:: What to do ::
Copy out every line of the records below without any changes, and leave the pictures out of your answer.

○ ○ ○ ○ ○ ○ ○

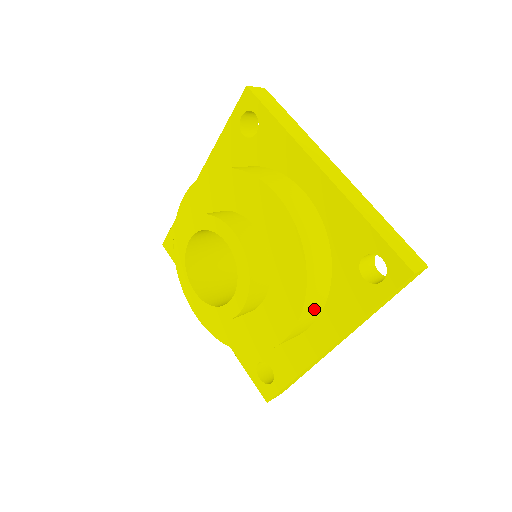
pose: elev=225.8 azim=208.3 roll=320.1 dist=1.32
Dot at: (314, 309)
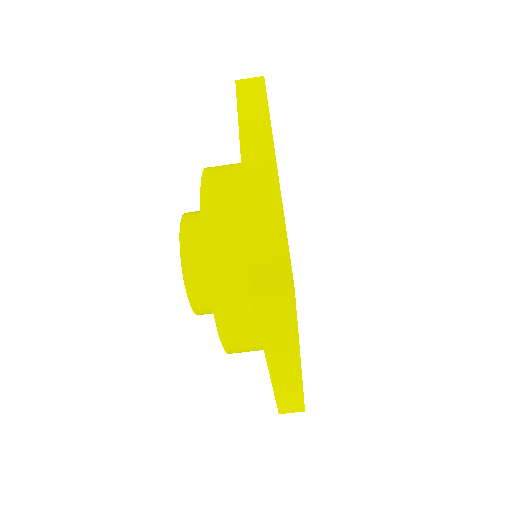
Dot at: (241, 319)
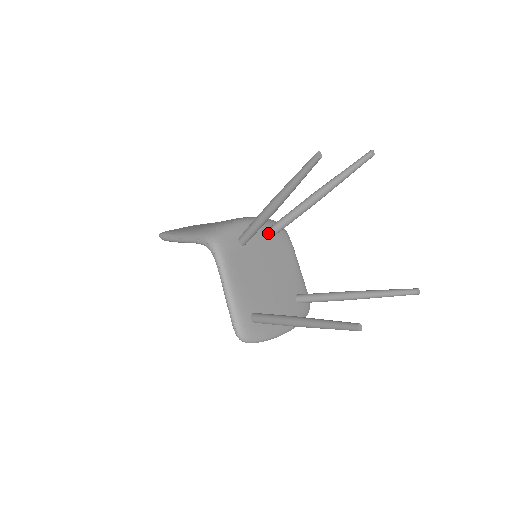
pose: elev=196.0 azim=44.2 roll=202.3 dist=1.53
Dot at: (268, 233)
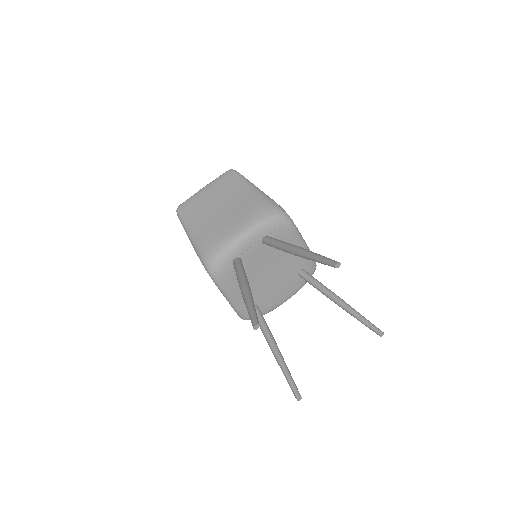
Dot at: (264, 243)
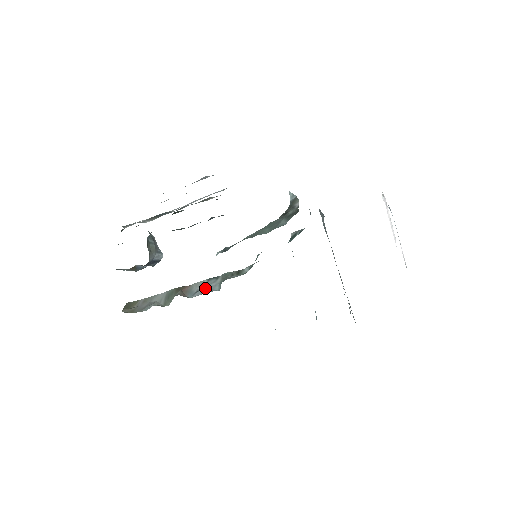
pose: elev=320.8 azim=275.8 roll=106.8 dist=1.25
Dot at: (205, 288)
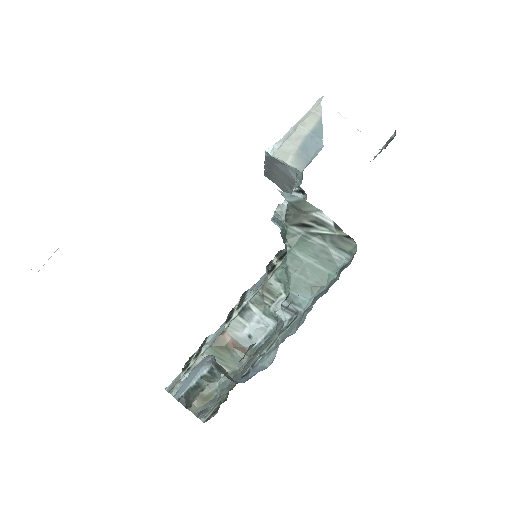
Dot at: (254, 328)
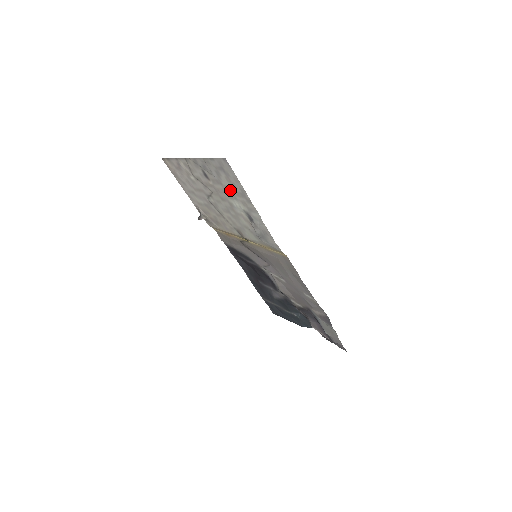
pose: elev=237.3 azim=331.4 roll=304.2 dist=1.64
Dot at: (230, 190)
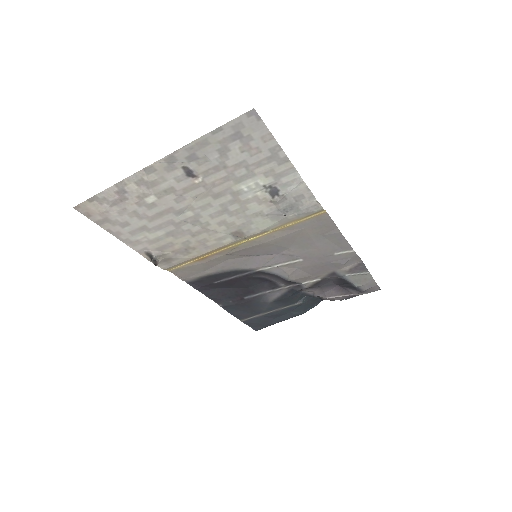
Dot at: (243, 167)
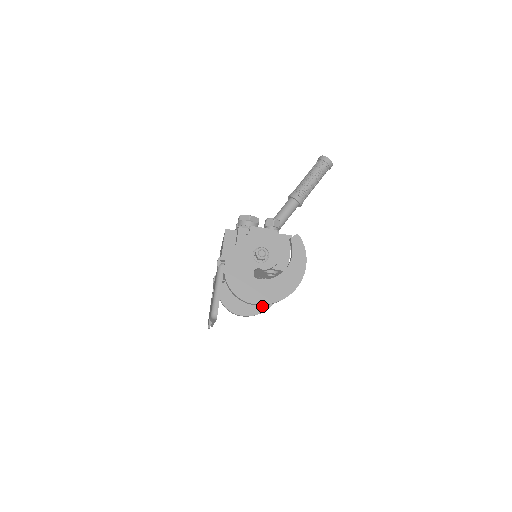
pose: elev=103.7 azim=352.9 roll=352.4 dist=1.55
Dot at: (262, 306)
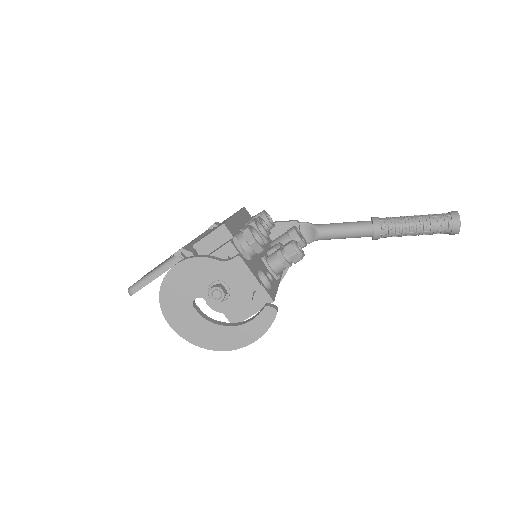
Dot at: occluded
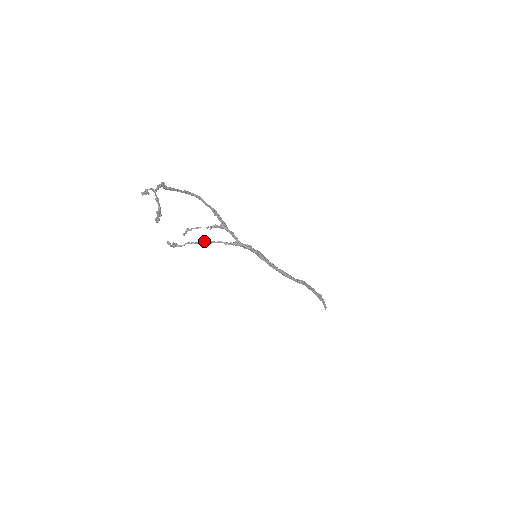
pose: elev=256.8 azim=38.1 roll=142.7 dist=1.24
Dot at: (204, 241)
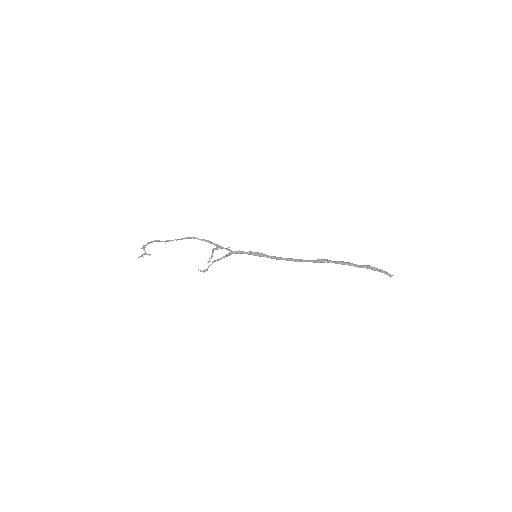
Dot at: (214, 261)
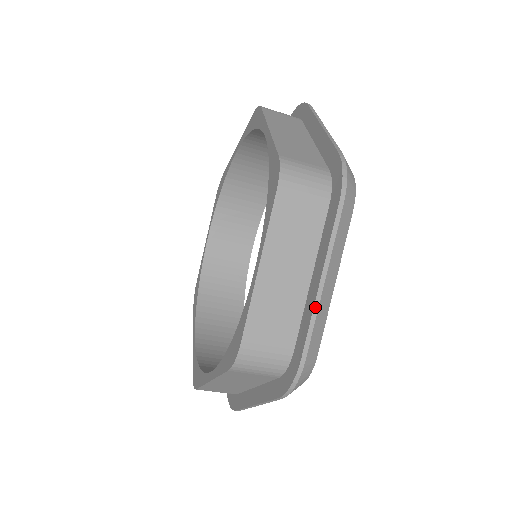
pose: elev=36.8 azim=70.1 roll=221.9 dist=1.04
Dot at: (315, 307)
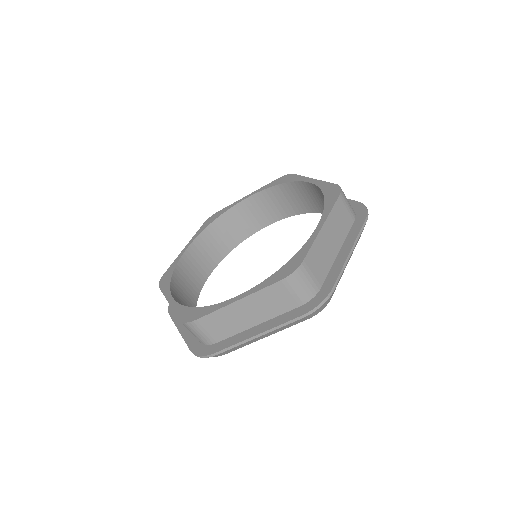
Dot at: (345, 263)
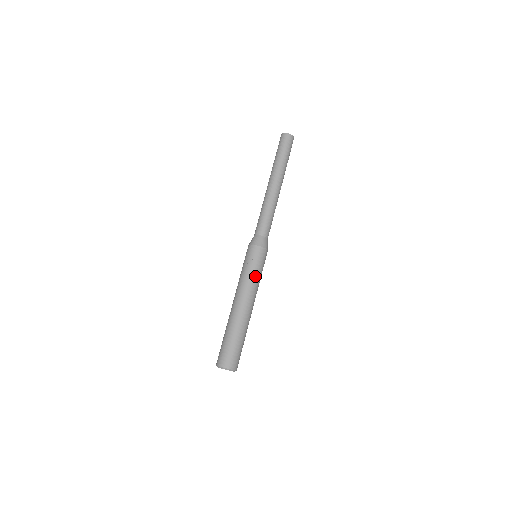
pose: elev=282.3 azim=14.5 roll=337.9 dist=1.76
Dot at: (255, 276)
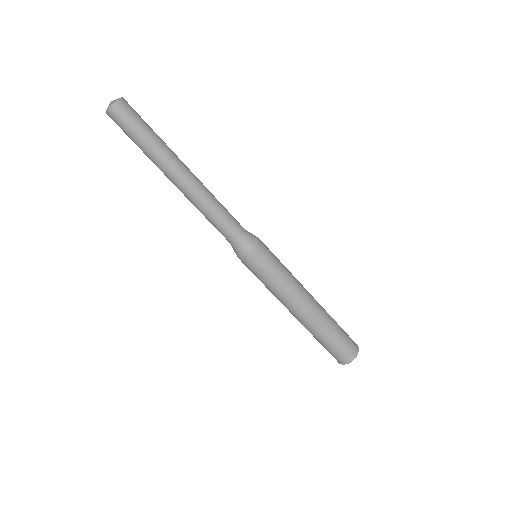
Dot at: (280, 278)
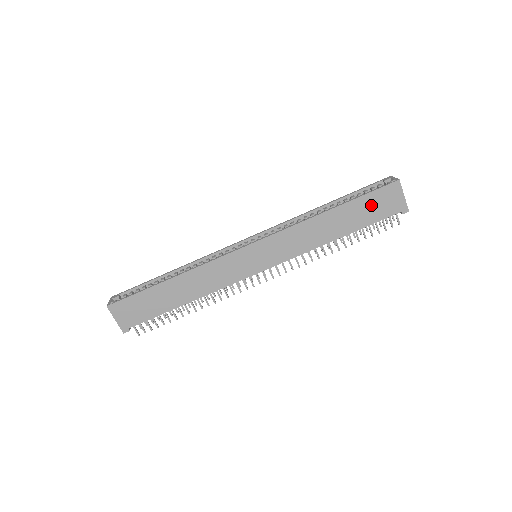
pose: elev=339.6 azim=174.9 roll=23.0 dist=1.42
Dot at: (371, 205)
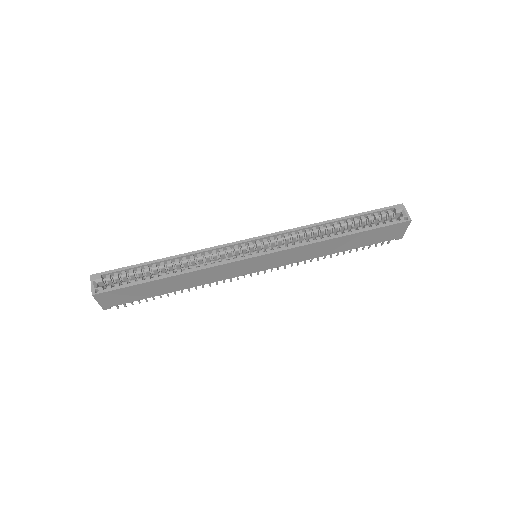
Dot at: (377, 234)
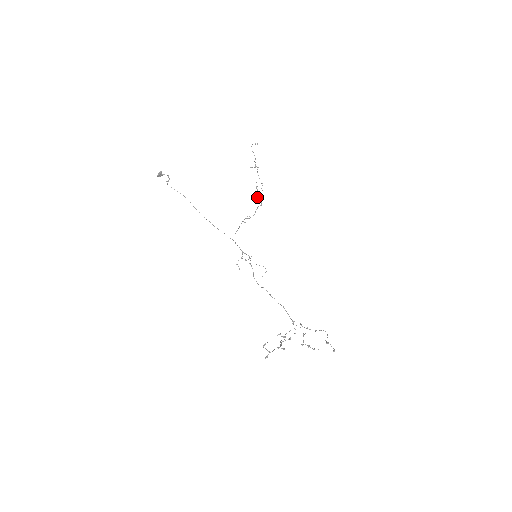
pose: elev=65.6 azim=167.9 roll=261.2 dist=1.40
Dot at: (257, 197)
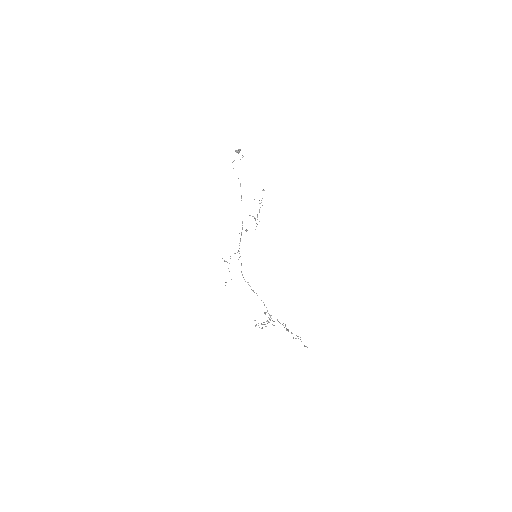
Dot at: occluded
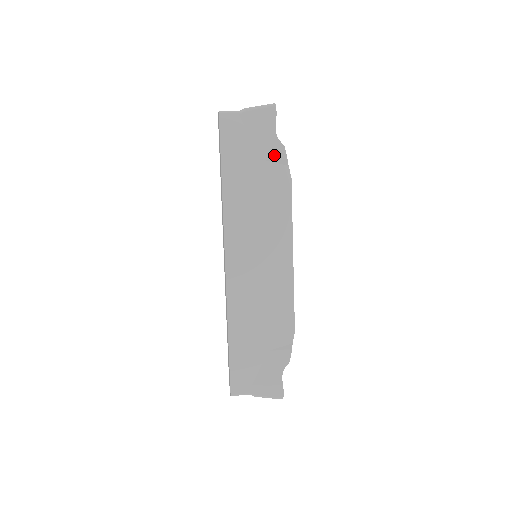
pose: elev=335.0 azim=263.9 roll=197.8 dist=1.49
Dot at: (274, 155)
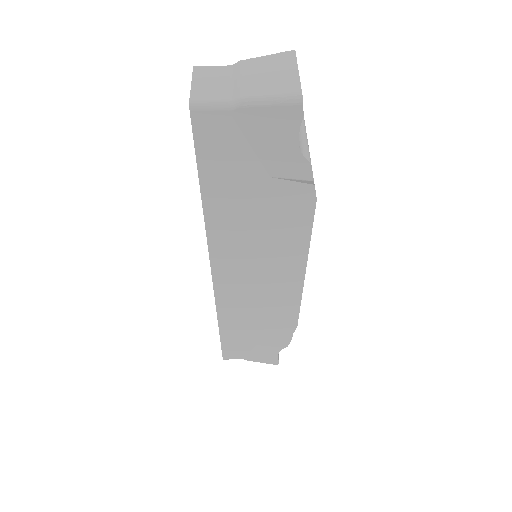
Dot at: (291, 173)
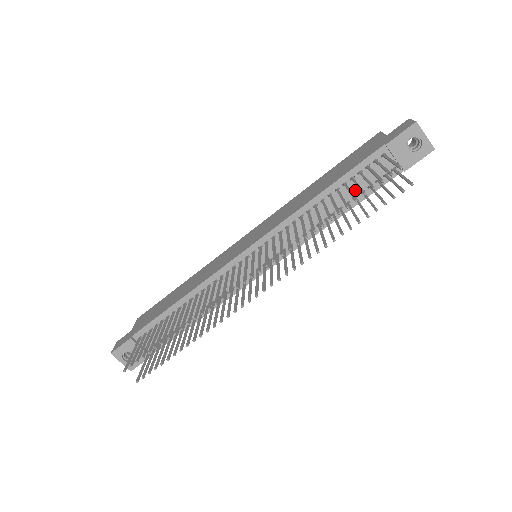
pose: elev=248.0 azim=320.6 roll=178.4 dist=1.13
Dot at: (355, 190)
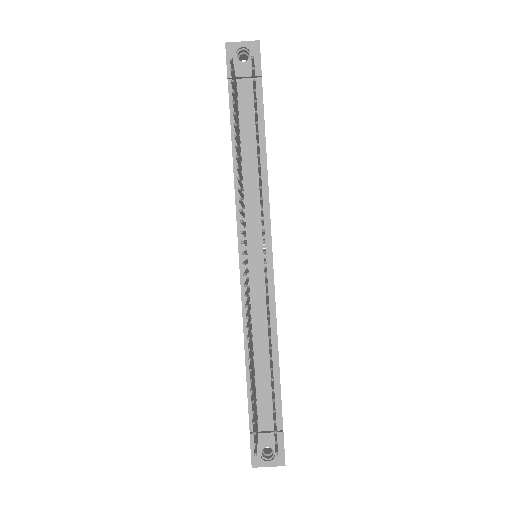
Dot at: (250, 127)
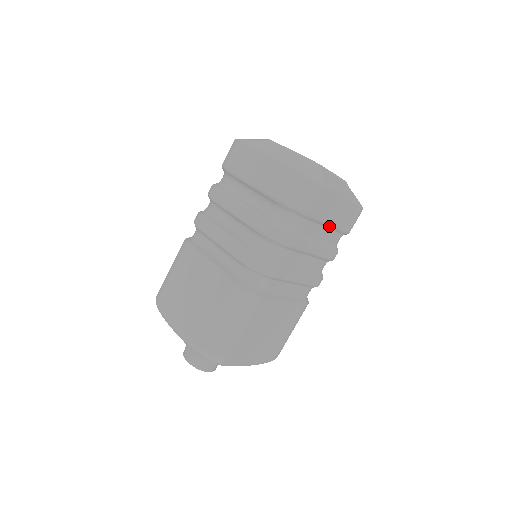
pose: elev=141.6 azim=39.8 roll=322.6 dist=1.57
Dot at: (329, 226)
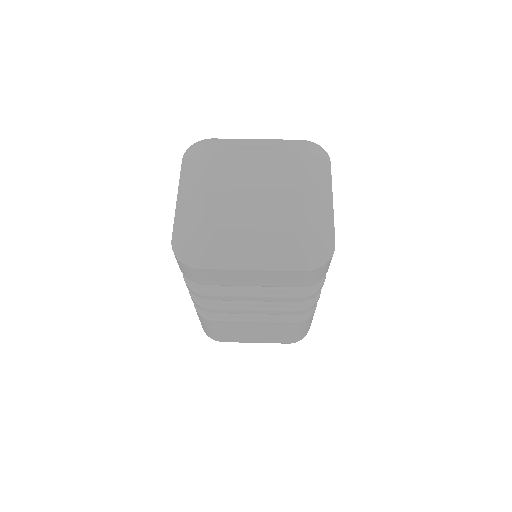
Dot at: occluded
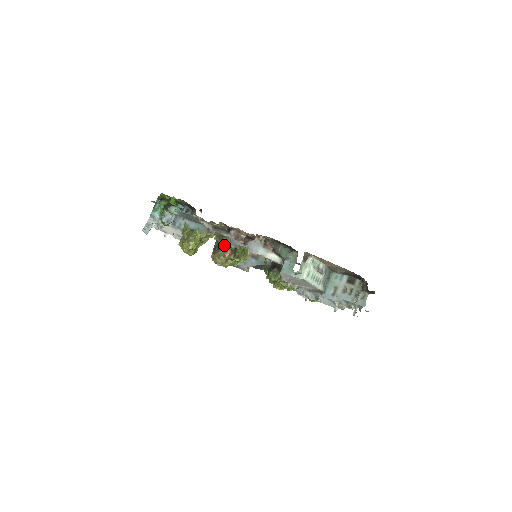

○ ○ ○ ○ ○ ○ ○

:: Solution ::
pose: elev=225.8 azim=208.3 roll=320.1 dist=1.32
Dot at: (314, 309)
Dot at: (241, 319)
pose: elev=196.0 azim=44.2 roll=202.3 dist=1.53
Dot at: (268, 233)
Dot at: (264, 243)
pose: elev=320.8 azim=275.8 roll=106.8 dist=1.25
Dot at: (205, 288)
Dot at: (254, 328)
pose: elev=237.3 azim=331.4 roll=304.2 dist=1.64
Dot at: (230, 190)
Dot at: (243, 167)
pose: elev=103.7 azim=352.9 roll=352.4 dist=1.55
Dot at: (262, 306)
Dot at: occluded
pose: elev=256.8 azim=38.1 roll=142.7 dist=1.24
Dot at: (204, 241)
Dot at: (214, 261)
pose: elev=36.8 azim=70.1 roll=221.9 dist=1.04
Dot at: (315, 307)
Dot at: (345, 263)
pose: elev=282.3 azim=14.5 roll=337.9 dist=1.76
Dot at: (255, 276)
Dot at: (280, 278)
pose: elev=339.6 azim=174.9 roll=23.0 dist=1.42
Dot at: (371, 205)
Dot at: (377, 234)
pose: elev=65.6 azim=167.9 roll=261.2 dist=1.40
Dot at: (257, 197)
Dot at: occluded
pose: elev=335.0 azim=263.9 roll=197.8 dist=1.49
Dot at: (274, 155)
Dot at: (291, 173)
pose: elev=248.0 azim=320.6 roll=178.4 dist=1.13
Dot at: (355, 190)
Dot at: (250, 127)
pose: elev=141.6 azim=39.8 roll=322.6 dist=1.57
Dot at: (329, 226)
Dot at: occluded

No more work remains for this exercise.